Exercise prompt —
Images are to be excluded from the copy, and the records below reproduced word for word.

[Items listed in a dataset]
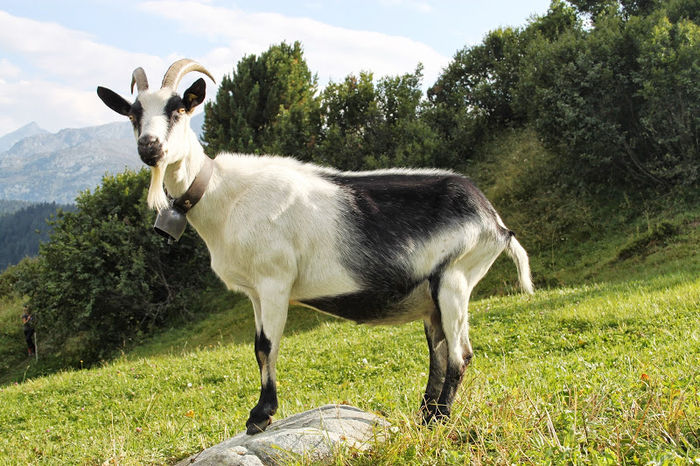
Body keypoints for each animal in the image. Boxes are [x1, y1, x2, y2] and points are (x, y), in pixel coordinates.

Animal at [97, 60, 536, 436]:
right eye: (133, 114)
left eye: (178, 109)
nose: (150, 148)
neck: (225, 193)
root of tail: (495, 221)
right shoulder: (255, 292)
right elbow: (258, 347)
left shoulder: (275, 279)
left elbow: (266, 346)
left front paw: (260, 416)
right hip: (432, 296)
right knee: (440, 352)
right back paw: (426, 417)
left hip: (456, 278)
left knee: (461, 356)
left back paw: (439, 419)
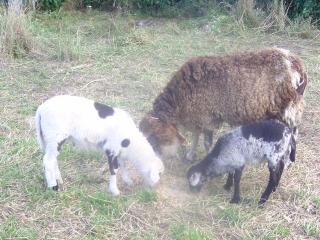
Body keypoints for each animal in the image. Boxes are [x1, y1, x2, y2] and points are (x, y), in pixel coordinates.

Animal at [35, 94, 165, 196]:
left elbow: (122, 165)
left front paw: (128, 181)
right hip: (55, 136)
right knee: (48, 161)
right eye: (159, 173)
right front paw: (115, 191)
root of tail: (40, 110)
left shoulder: (119, 151)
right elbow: (114, 169)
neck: (131, 142)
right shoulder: (111, 148)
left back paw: (59, 180)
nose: (156, 187)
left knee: (52, 159)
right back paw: (53, 186)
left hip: (51, 139)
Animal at [139, 47, 308, 160]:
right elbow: (195, 136)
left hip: (290, 110)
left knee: (293, 135)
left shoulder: (207, 118)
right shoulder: (197, 117)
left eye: (154, 138)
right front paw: (190, 155)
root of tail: (297, 64)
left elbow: (206, 143)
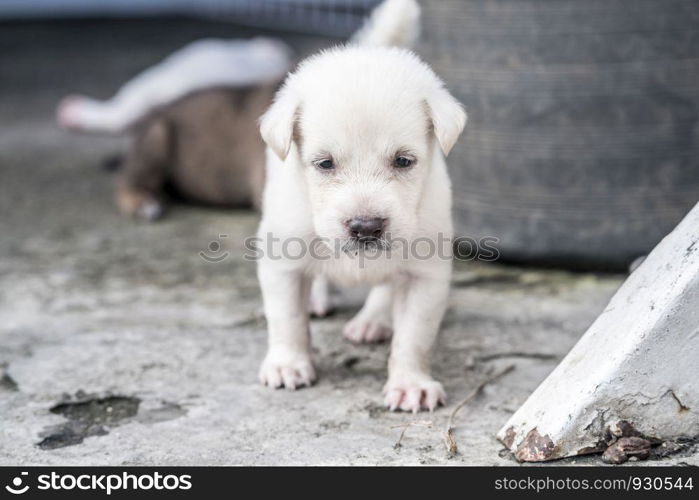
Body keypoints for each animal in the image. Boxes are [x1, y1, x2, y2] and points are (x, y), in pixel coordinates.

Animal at [256, 0, 464, 414]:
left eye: (403, 161)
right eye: (324, 163)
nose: (366, 227)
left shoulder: (425, 275)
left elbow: (413, 337)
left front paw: (410, 384)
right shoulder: (281, 260)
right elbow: (287, 318)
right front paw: (288, 363)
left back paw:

Task output —
Body keypoints for each animal in the image. Boxes are [x1, y1, x2, y2] and points are (x, y), in pixel coordinates.

Animal at [97, 60, 536, 436]:
right eye: (133, 114)
left eye: (178, 109)
nose: (150, 148)
neck: (225, 193)
root of tail: (495, 221)
right shoulder: (255, 292)
right elbow: (258, 347)
left shoulder: (275, 279)
left elbow: (266, 346)
left front paw: (260, 416)
right hip: (432, 296)
right knee: (440, 352)
right back paw: (426, 417)
left hip: (456, 278)
left knee: (461, 356)
left back paw: (439, 419)
Body keypoints for each animal in the image. Boxes are [x1, y1, x2, y2] and points are (x, y), in pixel coordinates.

Animal at [35, 94, 165, 196]:
left elbow: (122, 165)
left front paw: (128, 181)
right hip: (55, 136)
right knee: (48, 161)
right eye: (159, 173)
right front paw: (115, 191)
root of tail: (40, 110)
left shoulder: (119, 151)
right elbow: (114, 169)
neck: (131, 142)
right shoulder: (111, 148)
left back paw: (59, 180)
nose: (156, 187)
left knee: (52, 159)
right back paw: (53, 186)
left hip: (51, 139)
Animal at [139, 47, 308, 160]:
right elbow: (195, 136)
left hip: (290, 110)
left knee: (293, 135)
left shoulder: (207, 118)
right shoulder: (197, 117)
left eye: (154, 138)
right front paw: (190, 155)
root of tail: (297, 64)
left elbow: (206, 143)
Body keypoints for each animal in the image. Boxes are [x1, y1, x2, y2] and points are (x, y), in pixel coordinates.

Animal at [256, 0, 464, 414]:
left eye: (403, 161)
right eye: (324, 163)
nose: (366, 227)
left shoulder: (425, 275)
left elbow: (413, 337)
left front paw: (410, 384)
right shoulder: (281, 260)
right elbow: (287, 318)
right front paw: (288, 363)
left back paw:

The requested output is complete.